## [What this task involves]
Copy out every line of the data that has the word "were" somewhere in it.

## [Material provided]

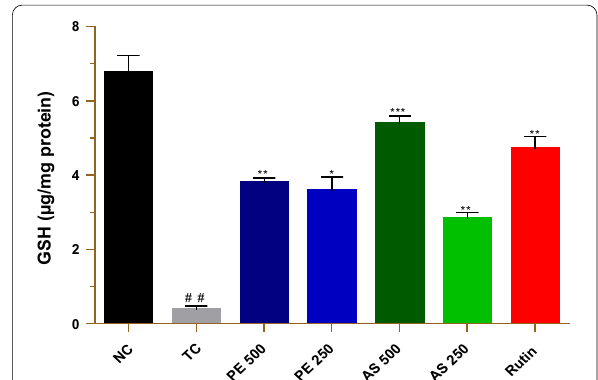
Fig. 7 Effect of P. erinaceus and A. spinosus on GSH levels in kidney fragments. NC normal control under 5 mM glucose; TC toxic = = control under 30 mM glucose; PE and AS 500; 250 P. erinaceus and = A. spinosus at doses of 500 and 250 mg/kg bw 30 mM glucose; + Rutin rutin at a dose of 500 µg/kg bw 30 mM glucose. The = + values were analyzed with a one‑way ANOVA and then expressed as mean SEM. ## p < 0.01 compared to NC; * p < 0.05; ** p < 0.01; ± *** p < 0.001; compared to TC. n =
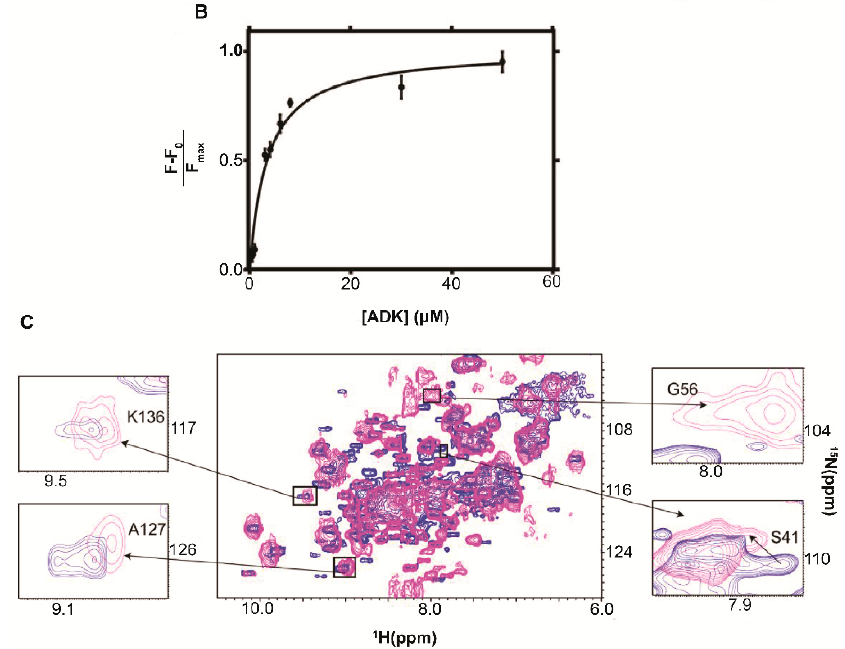
Figure 5. Quinary interactions of ADK in E. coli . ( A ) (Center) Overlay of in vitro 1 H- 15 N CRINEPT-HMQC-TROSY spectra of 10 µ M [ U - 2 H, 15 N] ADK without (black) and with 2.5 µ M ribosome (red). Surrounding panels show overlays of individual residues including in-cell NMR peaks (blue). ( B ) Fluorescence titration of 0.5 µ M ribosome with ADK. Tryptophan fluorescence was measured at an emission wavelength of 350 nm by using an excitation wavelength of 280 nm. Curve fitting to a single site-binding isotherm yielded a K d of 3.7 ± 0.4 µ M. F o is the fluorescence in the absence of ADK, and F max is the maximum fluorescence of the ADK − ribosome complex. Fluorescence titration experiments were performed in triplicate. ( C ) Overlay of the in-cell 1 H- 15 N CRINEPT-HMQC-TROSY spectra of [ U - 2 H, 15 N] ADK in the absence (blue) and presence (magenta) of 100 µ g/mL chloramphenicol. K136 and A127 (left insets) in chloramphenicol treated cells exhibit chemical shift changes consistent with ATP bound ADK; G56 and S41 peaks (right insets) exhibit chemical shift changes consistent with AMP bound ADK. Panels A and B are adapted from DeMott et al. (2017) [26] . Panel ( C ) is adapted from Majumder et al. (2015) [14] .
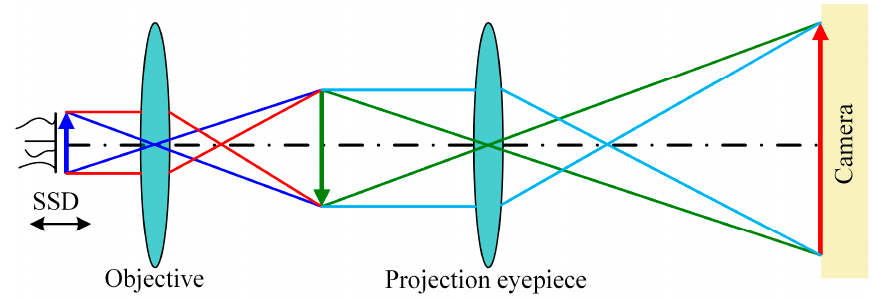
Figure 2. Microscopic imaging of SSD.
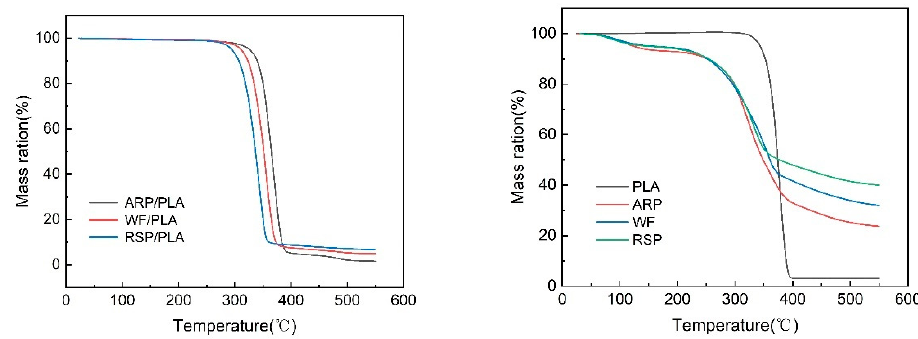
( d ) Figure 4. Micro morphologies of PLA and different plant fiber/PLA biocomposite specimens: ( a )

## [Output of the exercise]
Fig. 7 Effect of P. erinaceus and A. spinosus on GSH levels in kidney fragments. NC normal control under 5 mM glucose; TC toxic = = control under 30 mM glucose; PE and AS 500; 250 P. erinaceus and = A. spinosus at doses of 500 and 250 mg/kg bw 30 mM glucose; + Rutin rutin at a dose of 500 µg/kg bw 30 mM glucose. The = + values were analyzed with a one‑way ANOVA and then expressed as mean SEM. ## p < 0.01 compared to NC; * p < 0.05; ** p < 0.01; ± *** p < 0.001; compared to TC. n =
Figure 5. Quinary interactions of ADK in E. coli . ( A ) (Center) Overlay of in vitro 1 H- 15 N CRINEPT-HMQC-TROSY spectra of 10 µ M [ U - 2 H, 15 N] ADK without (black) and with 2.5 µ M ribosome (red). Surrounding panels show overlays of individual residues including in-cell NMR peaks (blue). ( B ) Fluorescence titration of 0.5 µ M ribosome with ADK. Tryptophan fluorescence was measured at an emission wavelength of 350 nm by using an excitation wavelength of 280 nm. Curve fitting to a single site-binding isotherm yielded a K d of 3.7 ± 0.4 µ M. F o is the fluorescence in the absence of ADK, and F max is the maximum fluorescence of the ADK − ribosome complex. Fluorescence titration experiments were performed in triplicate. ( C ) Overlay of the in-cell 1 H- 15 N CRINEPT-HMQC-TROSY spectra of [ U - 2 H, 15 N] ADK in the absence (blue) and presence (magenta) of 100 µ g/mL chloramphenicol. K136 and A127 (left insets) in chloramphenicol treated cells exhibit chemical shift changes consistent with ATP bound ADK; G56 and S41 peaks (right insets) exhibit chemical shift changes consistent with AMP bound ADK. Panels A and B are adapted from DeMott et al. (2017) [26] . Panel ( C ) is adapted from Majumder et al. (2015) [14] .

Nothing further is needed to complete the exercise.